GL: I don’t understand why I write thrillers. I think it was because I had read everything. I mean, I was so indiscriminate about reading. I had nobody guiding me. I gravitated toward thrillers because I felt I could do anything in them
SG: Weren’t you doing Nick Carter novels at one point?
GL: Yeah, that was my male pulp era. Before that, I was publishing literary short stories, but I realized I couldn’t make a living doing them, and with two little kids, it was a problem. But once I started writing thrillers, I never looked back. I have a real drive to reach readers — there’s some kind of communication that I’m hungry for and really treasure. I think I lost about a decade in there — maybe even fifteen years — because I didn’t start out with thrillers. I could have.
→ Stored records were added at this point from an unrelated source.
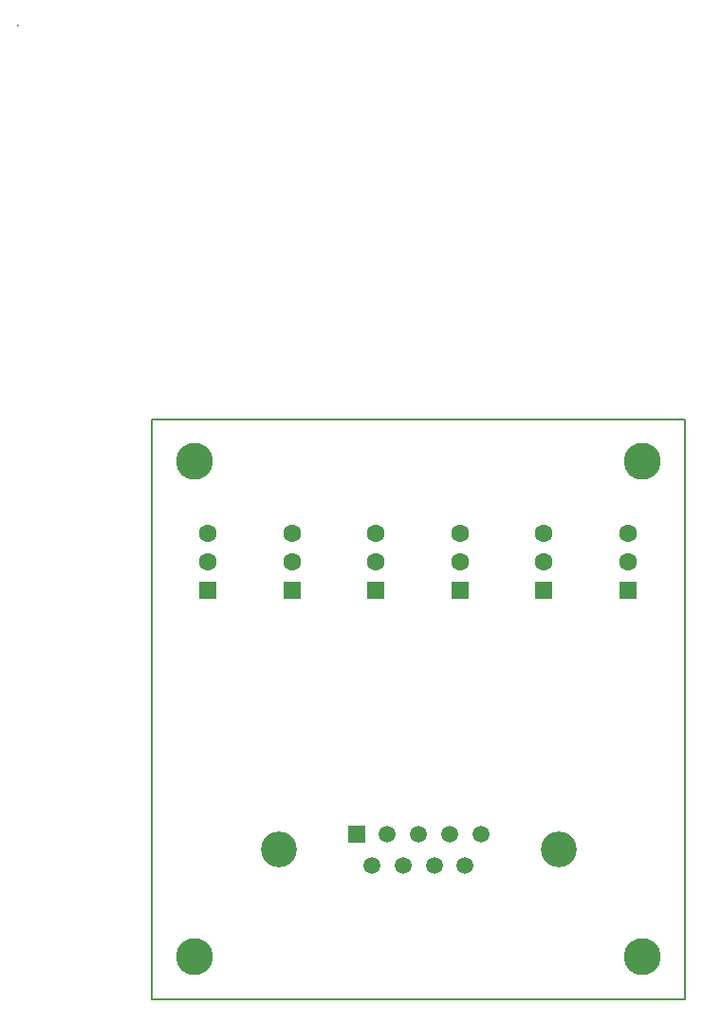
<source format=gbl>
G04 Layer_Physical_Order=2*
G04 Layer_Color=16711680*
%FSLAX25Y25*%
%MOIN*%
G70*
G01*
G75*
%ADD11C,0.00250*%
%ADD12C,0.00500*%
%ADD13C,0.06299*%
%ADD14R,0.06299X0.06299*%
%ADD15C,0.13000*%
%ADD16C,0.05905*%
%ADD17R,0.05905X0.05905*%
%ADD18C,0.12598*%
D11*
X-47071Y342250D02*
G03*
X-47071Y341750I0J-250D01*
G01*
X-46821Y342000D02*
G03*
X-47321Y342000I-250J0D01*
G01*
D12*
X0Y0D02*
X187500D01*
Y203500D01*
X0D02*
X187500D01*
X0Y0D02*
Y203500D01*
D13*
X19685Y163543D02*
D03*
Y153543D02*
D03*
X49213Y163386D02*
D03*
Y153386D02*
D03*
X78740Y163386D02*
D03*
Y153386D02*
D03*
X108268Y163543D02*
D03*
Y153543D02*
D03*
X137795Y163543D02*
D03*
Y153543D02*
D03*
X167323Y163543D02*
D03*
Y153543D02*
D03*
D14*
X19685Y143543D02*
D03*
X49213Y143386D02*
D03*
X78740D02*
D03*
X108268Y143543D02*
D03*
X137795D02*
D03*
X167323D02*
D03*
D15*
X172500Y189000D02*
D03*
X15000D02*
D03*
X172480Y15000D02*
D03*
X15000D02*
D03*
D16*
X110098Y46819D02*
D03*
X99193D02*
D03*
X88287D02*
D03*
X77382D02*
D03*
X115551Y58000D02*
D03*
X104646D02*
D03*
X93740D02*
D03*
X82835D02*
D03*
D17*
X71929D02*
D03*
D18*
X142933Y52410D02*
D03*
X44547D02*
D03*
M02*

</source>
SG: I lost a decade working in Hollywood. All those are necessary detours. It’s part of the path you’re on.
GL: Your growth. I had to grow, but we have to make a living, too.
SG: Short of hooking on street corners.
GL: Well, that was hooking, wasn’t it?
GL: I got an email not too terribly long ago from a young man who’s about 30years old. He’s published two books with a very small press and he’s moaning and groaning to me because he has to go back to work. My heart goes out to him, but my god, how many shit jobs have I taken? How many shit jobs have you taken? That’s part of the process. Even if you publish with a New York publisher as a beginning mystery writer, you’re going to get a $5,000 advance and honey, you’d better keep your day job.
SG: Right. You’d better have a way to pay the bills.
GL: They don’t get it. They bought the mythology that says if you write a book, you’re automatically published. You’re automatically rich and famous … We may have to turn the tape recorder off. (laughs)
SG: (Addressing the tape recorder) We’ve tried to be candid, but there’s a limit. We’re gonna turn this machine off and really get down.
GL: You’re gonna be so unhappy because you’re gonna miss all the really good stuff.
SG: If you were here, you’d really get the low-down on mystery writing and every other kind of writing.